[Stored records]
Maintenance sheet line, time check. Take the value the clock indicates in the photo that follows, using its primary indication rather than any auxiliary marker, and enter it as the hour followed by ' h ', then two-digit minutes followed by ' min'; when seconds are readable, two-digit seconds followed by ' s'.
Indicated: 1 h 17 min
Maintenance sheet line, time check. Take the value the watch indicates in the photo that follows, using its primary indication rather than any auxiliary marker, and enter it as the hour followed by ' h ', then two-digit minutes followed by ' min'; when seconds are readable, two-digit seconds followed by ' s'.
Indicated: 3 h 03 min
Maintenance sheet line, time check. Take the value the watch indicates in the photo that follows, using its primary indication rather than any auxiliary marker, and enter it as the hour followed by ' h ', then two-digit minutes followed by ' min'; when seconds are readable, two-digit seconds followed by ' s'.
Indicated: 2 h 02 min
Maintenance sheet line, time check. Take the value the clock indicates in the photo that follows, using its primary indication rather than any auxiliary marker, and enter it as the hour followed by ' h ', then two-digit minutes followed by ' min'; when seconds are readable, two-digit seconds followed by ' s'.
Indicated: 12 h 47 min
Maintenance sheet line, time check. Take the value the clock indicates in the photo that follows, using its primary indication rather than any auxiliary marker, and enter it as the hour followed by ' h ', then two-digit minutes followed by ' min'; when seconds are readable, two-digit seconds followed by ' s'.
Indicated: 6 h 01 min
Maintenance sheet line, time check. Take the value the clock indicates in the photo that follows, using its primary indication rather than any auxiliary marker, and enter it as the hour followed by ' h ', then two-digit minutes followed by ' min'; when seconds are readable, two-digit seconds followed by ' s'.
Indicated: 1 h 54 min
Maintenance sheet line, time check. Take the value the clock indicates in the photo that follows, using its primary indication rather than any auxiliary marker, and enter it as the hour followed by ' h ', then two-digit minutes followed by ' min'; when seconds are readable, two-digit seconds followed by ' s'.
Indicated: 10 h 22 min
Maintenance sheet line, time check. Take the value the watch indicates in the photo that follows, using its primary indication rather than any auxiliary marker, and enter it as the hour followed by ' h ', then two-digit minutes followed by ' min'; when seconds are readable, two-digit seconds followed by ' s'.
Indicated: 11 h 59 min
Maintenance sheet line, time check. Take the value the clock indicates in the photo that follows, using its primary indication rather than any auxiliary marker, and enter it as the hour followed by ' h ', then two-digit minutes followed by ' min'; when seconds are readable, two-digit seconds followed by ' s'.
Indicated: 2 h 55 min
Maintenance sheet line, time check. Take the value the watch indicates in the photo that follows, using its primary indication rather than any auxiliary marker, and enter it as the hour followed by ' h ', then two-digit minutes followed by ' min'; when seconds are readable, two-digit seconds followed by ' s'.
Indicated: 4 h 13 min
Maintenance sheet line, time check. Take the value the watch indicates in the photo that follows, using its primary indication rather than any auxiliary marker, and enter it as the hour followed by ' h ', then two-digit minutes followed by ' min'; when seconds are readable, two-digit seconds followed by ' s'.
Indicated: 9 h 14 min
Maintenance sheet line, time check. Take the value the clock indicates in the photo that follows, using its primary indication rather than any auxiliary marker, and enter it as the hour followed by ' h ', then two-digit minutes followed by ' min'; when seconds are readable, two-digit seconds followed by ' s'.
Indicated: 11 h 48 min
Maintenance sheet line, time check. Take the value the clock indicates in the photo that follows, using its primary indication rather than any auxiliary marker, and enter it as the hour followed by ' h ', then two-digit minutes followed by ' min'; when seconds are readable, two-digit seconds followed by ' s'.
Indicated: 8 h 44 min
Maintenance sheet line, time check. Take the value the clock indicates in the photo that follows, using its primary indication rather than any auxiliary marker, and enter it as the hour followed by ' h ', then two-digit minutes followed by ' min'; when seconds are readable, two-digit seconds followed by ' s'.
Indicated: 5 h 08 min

§ **What is being asked**:
Write out the data again, swapping "Indicated" for "Shown" in every place it occurs and leaving everything else unchanged.

§ **Output of the task**:
Maintenance sheet line, time check. Take the value the clock indicates in the photo that follows, using its primary indication rather than any auxiliary marker, and enter it as the hour followed by ' h ', then two-digit minutes followed by ' min'; when seconds are readable, two-digit seconds followed by ' s'.
Shown: 1 h 17 min
Maintenance sheet line, time check. Take the value the watch indicates in the photo that follows, using its primary indication rather than any auxiliary marker, and enter it as the hour followed by ' h ', then two-digit minutes followed by ' min'; when seconds are readable, two-digit seconds followed by ' s'.
Shown: 3 h 03 min
Maintenance sheet line, time check. Take the value the watch indicates in the photo that follows, using its primary indication rather than any auxiliary marker, and enter it as the hour followed by ' h ', then two-digit minutes followed by ' min'; when seconds are readable, two-digit seconds followed by ' s'.
Shown: 2 h 02 min
Maintenance sheet line, time check. Take the value the clock indicates in the photo that follows, using its primary indication rather than any auxiliary marker, and enter it as the hour followed by ' h ', then two-digit minutes followed by ' min'; when seconds are readable, two-digit seconds followed by ' s'.
Shown: 12 h 47 min
Maintenance sheet line, time check. Take the value the clock indicates in the photo that follows, using its primary indication rather than any auxiliary marker, and enter it as the hour followed by ' h ', then two-digit minutes followed by ' min'; when seconds are readable, two-digit seconds followed by ' s'.
Shown: 6 h 01 min
Maintenance sheet line, time check. Take the value the clock indicates in the photo that follows, using its primary indication rather than any auxiliary marker, and enter it as the hour followed by ' h ', then two-digit minutes followed by ' min'; when seconds are readable, two-digit seconds followed by ' s'.
Shown: 1 h 54 min
Maintenance sheet line, time check. Take the value the clock indicates in the photo that follows, using its primary indication rather than any auxiliary marker, and enter it as the hour followed by ' h ', then two-digit minutes followed by ' min'; when seconds are readable, two-digit seconds followed by ' s'.
Shown: 10 h 22 min
Maintenance sheet line, time check. Take the value the watch indicates in the photo that follows, using its primary indication rather than any auxiliary marker, and enter it as the hour followed by ' h ', then two-digit minutes followed by ' min'; when seconds are readable, two-digit seconds followed by ' s'.
Shown: 11 h 59 min
Maintenance sheet line, time check. Take the value the clock indicates in the photo that follows, using its primary indication rather than any auxiliary marker, and enter it as the hour followed by ' h ', then two-digit minutes followed by ' min'; when seconds are readable, two-digit seconds followed by ' s'.
Shown: 2 h 55 min
Maintenance sheet line, time check. Take the value the watch indicates in the photo that follows, using its primary indication rather than any auxiliary marker, and enter it as the hour followed by ' h ', then two-digit minutes followed by ' min'; when seconds are readable, two-digit seconds followed by ' s'.
Shown: 4 h 13 min
Maintenance sheet line, time check. Take the value the watch indicates in the photo that follows, using its primary indication rather than any auxiliary marker, and enter it as the hour followed by ' h ', then two-digit minutes followed by ' min'; when seconds are readable, two-digit seconds followed by ' s'.
Shown: 9 h 14 min
Maintenance sheet line, time check. Take the value the clock indicates in the photo that follows, using its primary indication rather than any auxiliary marker, and enter it as the hour followed by ' h ', then two-digit minutes followed by ' min'; when seconds are readable, two-digit seconds followed by ' s'.
Shown: 11 h 48 min
Maintenance sheet line, time check. Take the value the clock indicates in the photo that follows, using its primary indication rather than any auxiliary marker, and enter it as the hour followed by ' h ', then two-digit minutes followed by ' min'; when seconds are readable, two-digit seconds followed by ' s'.
Shown: 8 h 44 min
Maintenance sheet line, time check. Take the value the clock indicates in the photo that follows, using its primary indication rather than any auxiliary marker, and enter it as the hour followed by ' h ', then two-digit minutes followed by ' min'; when seconds are readable, two-digit seconds followed by ' s'.
Shown: 5 h 08 min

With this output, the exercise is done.